# Beginner Question: soap molds



## riverrat (Jun 3, 2006)

*how*

I have not done lye soaps. but have done melt and pour soaps, lotion bars, and bees wax in molds. I put them in the freezer for about 5 min after the solidify. Then they will pop right out with no problem.


----------



## Chef Isaac (Jul 26, 2004)

I think the best soaps are done in a bread pan and then hand cut. They look the best, at least to me!


----------



## berkshire bee (Jan 28, 2007)

Chef, I make the cold process lye based soaps and use plastic molds. Some are made as soap molds with the fancy bee designs and some are plain. I've also used the rectangular comb honey containers from Betterbee which make a nice large bar of soap. The paper lining is used if you are using woodden molds. Metal is not recommended because of the reaction with the lye. After 24 hrs you can remove the bars from the molds and then you have to let them cure for a few weeks. Do you have recipes and everything you need? If not let me know and I'll post a few. Once you make your own, that's all you'll want to use. berkshire


----------



## Brandy (Dec 3, 2005)

I would be interested in seeing some of the cold process recipe's. With so many options out there it would be nice to get some good starting points.


----------



## bee crazy (Oct 6, 2005)

if your making cold process soap do Not use any metal ware except stainless steel. I like a wooden mold because it is cheap, you can make your own. It insulates the soap well and hold the heat which is important to completely saponify the soap. But you must line with cutrite brand wax paper, the cheaper brand is too thin or use butchers paper but it's a pain because it's so bulky in the corners of the mold. I design my molds to hold 98 oz. soap batch which yeild 16,1 1/2 inch bars.


----------



## bee crazy (Oct 6, 2005)

Brandy said:


> I would be interested in seeing some of the cold process recipe's. With so many options out there it would be nice to get some good starting points.

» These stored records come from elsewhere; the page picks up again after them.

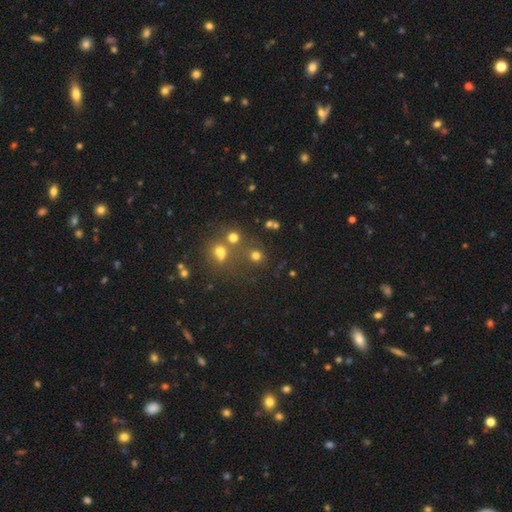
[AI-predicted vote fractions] A smooth galaxy with no disk features (69%) that is round (86%). Merging: none (65%).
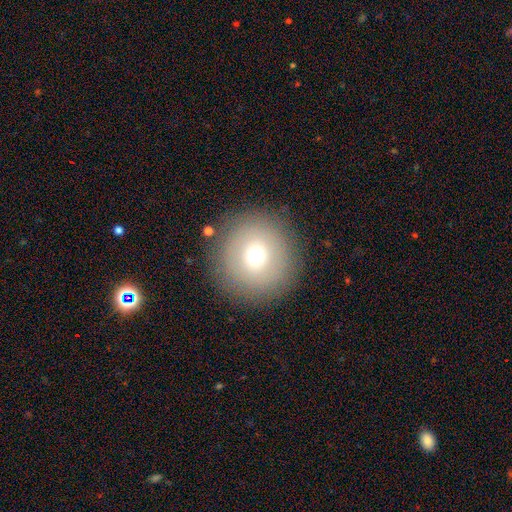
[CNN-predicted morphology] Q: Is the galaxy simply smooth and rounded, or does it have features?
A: smooth — 70%.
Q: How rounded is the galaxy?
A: round — 95%.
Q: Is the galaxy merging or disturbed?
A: none — 88%.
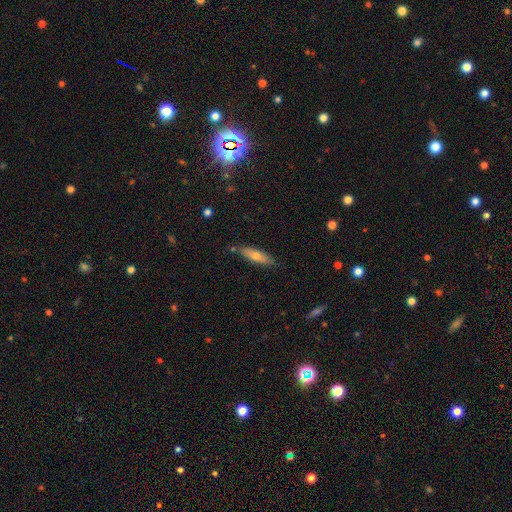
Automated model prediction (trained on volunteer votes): Smooth or featured? Predicted: smooth (p=0.64). How rounded? Predicted: cigar-shaped (p=0.62). Merging? Predicted: none (p=0.77).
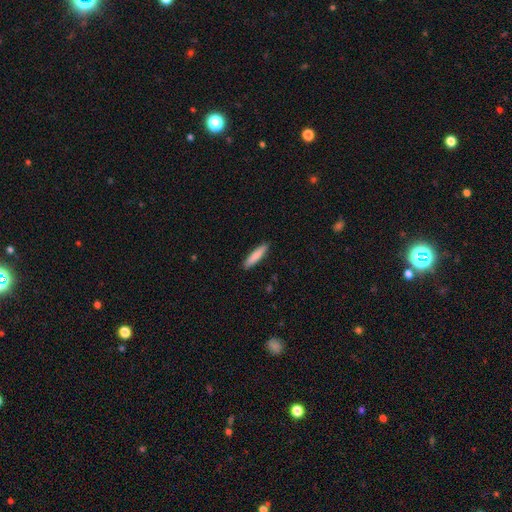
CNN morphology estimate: Smooth or featured?
  - smooth: 84% *
  - featured or disk: 11%
  - star or artifact: 6%
How rounded?
  - cigar-shaped: 84% *
  - in between: 15%
  - round: 1%
Merging?
  - none: 90% *
  - minor disturbance: 7%
  - major disturbance: 2%
  - merger: 1%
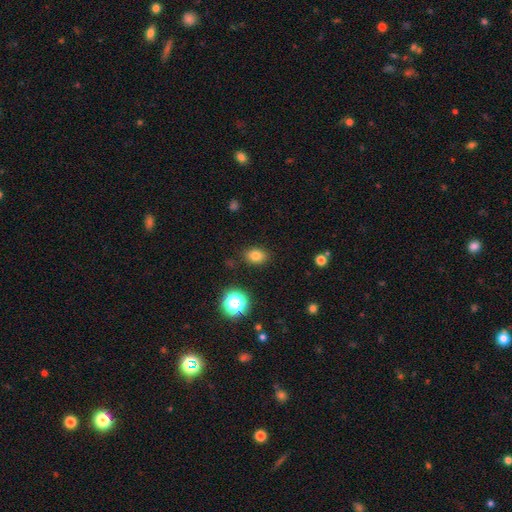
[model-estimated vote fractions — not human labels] Smooth or featured?
  - smooth: 78% *
  - star or artifact: 14%
  - featured or disk: 8%
How rounded?
  - in between: 67% *
  - round: 32%
  - cigar-shaped: 1%
Merging?
  - none: 86% *
  - minor disturbance: 10%
  - major disturbance: 3%
  - merger: 2%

Brandy, the recipies in this thread are very good. I share an olive oil beeswax soap recipe that is to die for (or to get dirty for) in there. 

http://www.beesource.com/forums/showthread.php?t=212991


----------



## Bizzybee (Jan 29, 2006)

The lye will eat up steel in a hurry as bee says. (hands too before it's sapped)

I use 4 and 5 lb molds made from plastic or wood. I put them in the oven with the light on to keep the heat up while it's working. If not I wrap the molds in a big towel to help hold in the heat.

Bee, I've been using parchment paper for a while now with good results. Not nearly the problem with the corners you mentioned.


----------



## berkshire bee (Jan 28, 2007)

*a soap recipe*



Brandy said:


> I would be interested in seeing some of the cold process recipe's. With so many options out there it would be nice to get some good starting points.


Brandy, Here's a good basic unscented soap recipe, which I love for showering and it's also our regular hand soap. It'll make a pound of soap. look up online and follow standard precautions when making soap that uses lye, such as protective glasses, covering work surfaces etc.

Ingredients:
1 cup distilled water
2.4 oz lye (sodium hydroxide)
5 oz coconut oil
6 oz olive oil
5 oz vegetable shortening
1 tsp castor oil
1 Tbs honey

Pour water in a glass mason jar
carefully add lye to water (it will get very hot)
stir till clear and set aside to cool 
heat coconut oil, olive oil, shortening till melted
pour in a bucket to cool
when mixtures are cool enough to hold containers comfortably (or around 120 deg) combine lye mixture with the oils and blend (one of those small hand held mixers with the blade at the bottom works well)
when it thickens to gravy-like and you can pull the blender out, draw over the top and it leaves a "trace" add honey and castor oil, mix in well and pour into molds. I remove from molds after 24 hrs and cure for about 3 weeks

Don't randomly substitute oils or amounts of oil. Each oil has it's own sapponification number which is used to calculate how much lye is needed. Down the road, once you get the hang of making soap and feel comfortable, you can use a sapponification chart to create your own recipies and figure how much lye will be needed


----------



## Brandy (Dec 3, 2005)

B.B. Thanks for the help with soap. As I've been looking at all the sources on the net I'm wondering if you all have a favorite book you recomend that in addition to "how's" and "why's", is also a good source for recipes.


----------



## berkshire bee (Jan 28, 2007)

*soap book*

A pretty thorough book is The Soapmaker's Companion by Susan Millar Cavitch. She also wrote The Natural Soap Book, which has sold over 120,000 copies. Both are published by Storey Communications.www.storey.com which happens to be located right in our town


----------